Business Marketing Class Tests B-To-B Training Software
UNIVERSITY PARK, PA (December 20, 2006) – Smeal College of Business students in Marketing Instructor Carolyn Todd's Business Marketing course had a semester-long assignment from the Business Marketing Institute (BMI) to beta test a new online business-to-business marketing training program.
Todd volunteered her class to test the product when she heard a presentation about the new tool by BMI Executive Director Rick Kean at the Marketing Educators' Conference sponsored by Smeal's Institute for the Study of Business Markets.
In his presentation, Kean described a new online training program about to be launched that taught business-to-business marketing professionals how to execute effective marketing plans in business markets. Todd asked whether it would be useful to have the 112 students in her business marketing class test this new product. Ten days later, she had her students engaged in a unique learning experience.

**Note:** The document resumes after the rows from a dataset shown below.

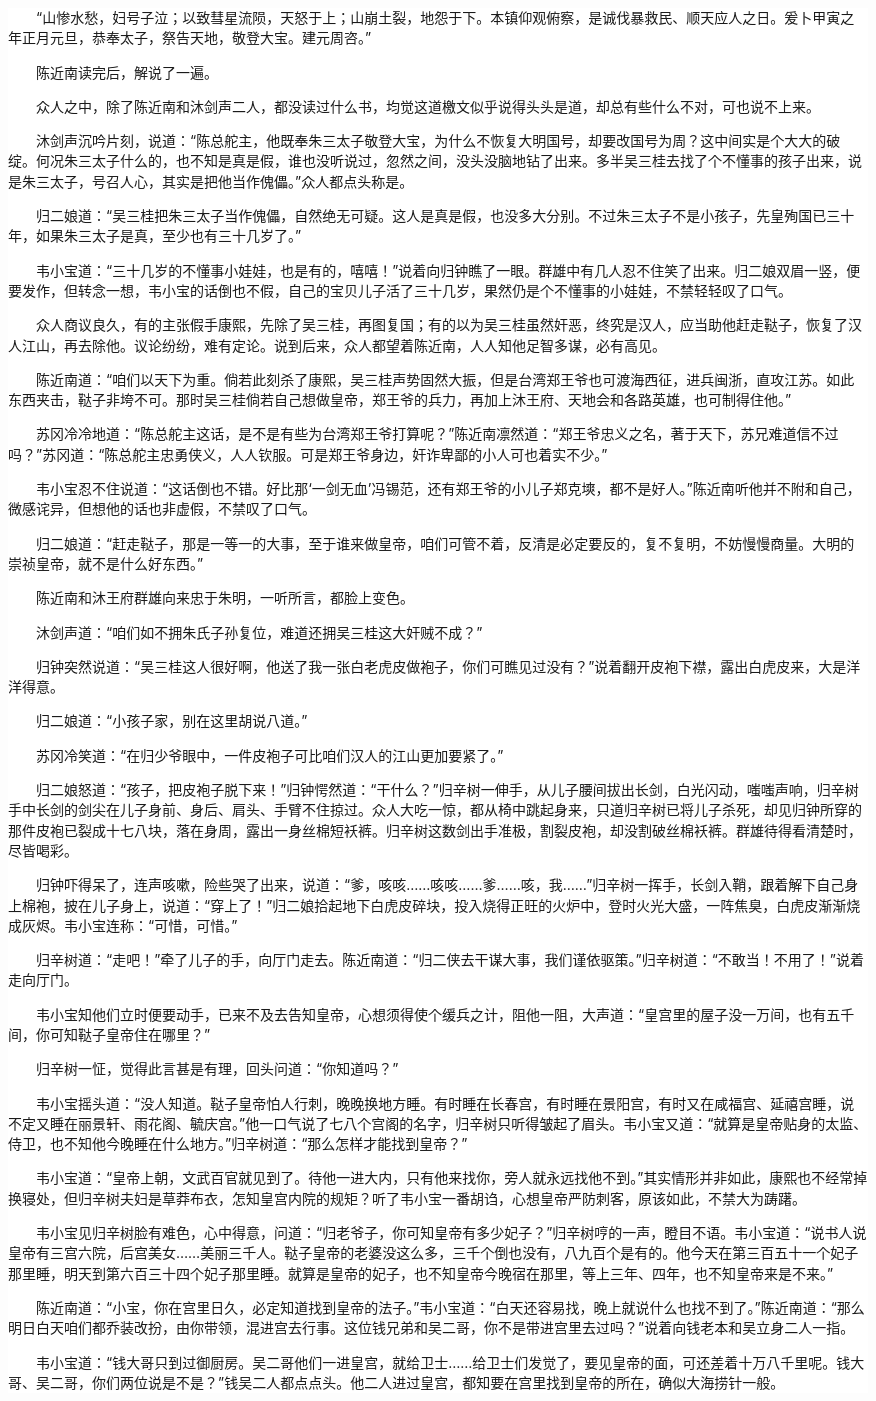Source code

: 　　“山惨水愁，妇号子泣；以致彗星流陨，天怒于上；山崩土裂，地怨于下。本镇仰观俯察，是诚伐暴救民、顺天应人之日。爰卜甲寅之年正月元旦，恭奉太子，祭告天地，敬登大宝。建元周咨。”

　　陈近南读完后，解说了一遍。

　　众人之中，除了陈近南和沐剑声二人，都没读过什么书，均觉这道檄文似乎说得头头是道，却总有些什么不对，可也说不上来。

　　沐剑声沉吟片刻，说道：“陈总舵主，他既奉朱三太子敬登大宝，为什么不恢复大明国号，却要改国号为周？这中间实是个大大的破绽。何况朱三太子什么的，也不知是真是假，谁也没听说过，忽然之间，没头没脑地钻了出来。多半吴三桂去找了个不懂事的孩子出来，说是朱三太子，号召人心，其实是把他当作傀儡。”众人都点头称是。

　　归二娘道：“吴三桂把朱三太子当作傀儡，自然绝无可疑。这人是真是假，也没多大分别。不过朱三太子不是小孩子，先皇殉国已三十年，如果朱三太子是真，至少也有三十几岁了。”

　　韦小宝道：“三十几岁的不懂事小娃娃，也是有的，嘻嘻！”说着向归钟瞧了一眼。群雄中有几人忍不住笑了出来。归二娘双眉一竖，便要发作，但转念一想，韦小宝的话倒也不假，自己的宝贝儿子活了三十几岁，果然仍是个不懂事的小娃娃，不禁轻轻叹了口气。

　　众人商议良久，有的主张假手康熙，先除了吴三桂，再图复国；有的以为吴三桂虽然奸恶，终究是汉人，应当助他赶走鞑子，恢复了汉人江山，再去除他。议论纷纷，难有定论。说到后来，众人都望着陈近南，人人知他足智多谋，必有高见。

　　陈近南道：“咱们以天下为重。倘若此刻杀了康熙，吴三桂声势固然大振，但是台湾郑王爷也可渡海西征，进兵闽浙，直攻江苏。如此东西夹击，鞑子非垮不可。那时吴三桂倘若自己想做皇帝，郑王爷的兵力，再加上沐王府、天地会和各路英雄，也可制得住他。”

　　苏冈冷冷地道：“陈总舵主这话，是不是有些为台湾郑王爷打算呢？”陈近南凛然道：“郑王爷忠义之名，著于天下，苏兄难道信不过吗？”苏冈道：“陈总舵主忠勇侠义，人人钦服。可是郑王爷身边，奸诈卑鄙的小人可也着实不少。”

　　韦小宝忍不住说道：“这话倒也不错。好比那‘一剑无血’冯锡范，还有郑王爷的小儿子郑克塽，都不是好人。”陈近南听他并不附和自己，微感诧异，但想他的话也非虚假，不禁叹了口气。

　　归二娘道：“赶走鞑子，那是一等一的大事，至于谁来做皇帝，咱们可管不着，反清是必定要反的，复不复明，不妨慢慢商量。大明的崇祯皇帝，就不是什么好东西。”

　　陈近南和沐王府群雄向来忠于朱明，一听所言，都脸上变色。

　　沐剑声道：“咱们如不拥朱氏子孙复位，难道还拥吴三桂这大奸贼不成？”

　　归钟突然说道：“吴三桂这人很好啊，他送了我一张白老虎皮做袍子，你们可瞧见过没有？”说着翻开皮袍下襟，露出白虎皮来，大是洋洋得意。

　　归二娘道：“小孩子家，别在这里胡说八道。”

　　苏冈冷笑道：“在归少爷眼中，一件皮袍子可比咱们汉人的江山更加要紧了。”

　　归二娘怒道：“孩子，把皮袍子脱下来！”归钟愕然道：“干什么？”归辛树一伸手，从儿子腰间拔出长剑，白光闪动，嗤嗤声响，归辛树手中长剑的剑尖在儿子身前、身后、肩头、手臂不住掠过。众人大吃一惊，都从椅中跳起身来，只道归辛树已将儿子杀死，却见归钟所穿的那件皮袍已裂成十七八块，落在身周，露出一身丝棉短袄裤。归辛树这数剑出手准极，割裂皮袍，却没割破丝棉袄裤。群雄待得看清楚时，尽皆喝彩。

　　归钟吓得呆了，连声咳嗽，险些哭了出来，说道：“爹，咳咳……咳咳……爹……咳，我……”归辛树一挥手，长剑入鞘，跟着解下自己身上棉袍，披在儿子身上，说道：“穿上了！”归二娘拾起地下白虎皮碎块，投入烧得正旺的火炉中，登时火光大盛，一阵焦臭，白虎皮渐渐烧成灰烬。韦小宝连称：“可惜，可惜。”

　　归辛树道：“走吧！”牵了儿子的手，向厅门走去。陈近南道：“归二侠去干谋大事，我们谨依驱策。”归辛树道：“不敢当！不用了！”说着走向厅门。

　　韦小宝知他们立时便要动手，已来不及去告知皇帝，心想须得使个缓兵之计，阻他一阻，大声道：“皇宫里的屋子没一万间，也有五千间，你可知鞑子皇帝住在哪里？”

　　归辛树一怔，觉得此言甚是有理，回头问道：“你知道吗？”

　　韦小宝摇头道：“没人知道。鞑子皇帝怕人行刺，晚晚换地方睡。有时睡在长春宫，有时睡在景阳宫，有时又在咸福宫、延禧宫睡，说不定又睡在丽景轩、雨花阁、毓庆宫。”他一口气说了七八个宫阁的名字，归辛树只听得皱起了眉头。韦小宝又道：“就算是皇帝贴身的太监、侍卫，也不知他今晚睡在什么地方。”归辛树道：“那么怎样才能找到皇帝？”

　　韦小宝道：“皇帝上朝，文武百官就见到了。待他一进大内，只有他来找你，旁人就永远找他不到。”其实情形并非如此，康熙也不经常掉换寝处，但归辛树夫妇是草莽布衣，怎知皇宫内院的规矩？听了韦小宝一番胡诌，心想皇帝严防刺客，原该如此，不禁大为踌躇。

　　韦小宝见归辛树脸有难色，心中得意，问道：“归老爷子，你可知皇帝有多少妃子？”归辛树哼的一声，瞪目不语。韦小宝道：“说书人说皇帝有三宫六院，后宫美女……美丽三千人。鞑子皇帝的老婆没这么多，三千个倒也没有，八九百个是有的。他今天在第三百五十一个妃子那里睡，明天到第六百三十四个妃子那里睡。就算是皇帝的妃子，也不知皇帝今晚宿在那里，等上三年、四年，也不知皇帝来是不来。”

　　陈近南道：“小宝，你在宫里日久，必定知道找到皇帝的法子。”韦小宝道：“白天还容易找，晚上就说什么也找不到了。”陈近南道：“那么明日白天咱们都乔装改扮，由你带领，混进宫去行事。这位钱兄弟和吴二哥，你不是带进宫里去过吗？”说着向钱老本和吴立身二人一指。

　　韦小宝道：“钱大哥只到过御厨房。吴二哥他们一进皇宫，就给卫士……给卫士们发觉了，要见皇帝的面，可还差着十万八千里呢。钱大哥、吴二哥，你们两位说是不是？”钱吴二人都点点头。他二人进过皇宫，都知要在宫里找到皇帝的所在，确似大海捞针一般。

"My primary objective was to give students an actual experience in testing a new product," Todd explained. "We teach students academic theory about new product development and the stage-gate process of "go/no go" decisions. A beta test is an important step in the go/no go decision on a new product, and I wanted students to experience what it is like to evaluate a new product and decide whether or not to launch the product."
The training product is based on The Marketing Manager's Handbook by Eric Gagnon and describes the craft of marketing. It includes step-by-step instructions on how to put together a direct mail campaign, how to develop a business-to-business Web site, how to develop advertising that works to support sales objectives, and how to organize a trade show booth.
"It is very tactical, intended for the relatively new marketing professional who has transferred into the job, has little or no marketing experience, and is given 45 days to complete a project," said Todd.
The training program in her class had three components: a marketing skills assessment, which gave a baseline view of student knowledge; a marketing skills builder, an online 18-module training program focused on building knowledge; and a Marketing Skills Certification, a comprehensive exam that results in a certificate of completion from BMI.
For the students, it was an opportunity to develop valuable, career-relevant job skills while earning a BMI business marketing certificate, which might serve as a differentiator on their resumes.
"The program was a great way to advance my marketing techniques, and I find myself referring back to my handbook quite often," said Kristin Bozella, a senior marketing major who also works in marketing for a kitchen and bath design company. "I am currently planning a trade show for this spring and am fortunate to have learned the steps needed to carryout a successful presentation for my company."
In sessions held Dec. 6 and 7 in each of the three class sections, Kean and Gagnon listened to the students' beta test reports. They heard about problems with the software, and absorbed suggestions on the quality of the training and how to enhance the program to make it more marketable to universities and marketing professionals.
"Had we not done a beta test with these 112 students, it would have taken two years to find all the problems they discovered in 12 weeks," said Gagnon. "This process has been extremely valuable in helping us develop a product that will be successful in the marketplace."
Kean added: "The students came up with new ideas for other markets to tap and partnerships to explore that will help us in the future. They were also at times brutally honest and challenged me to rethink some of our approaches to the marketplace."
Todd hopes to keep this training component in the course in future semesters while still addressing the unique strategy components of business marketing.
"The students were unanimous in their recommendation to keep this component," she said.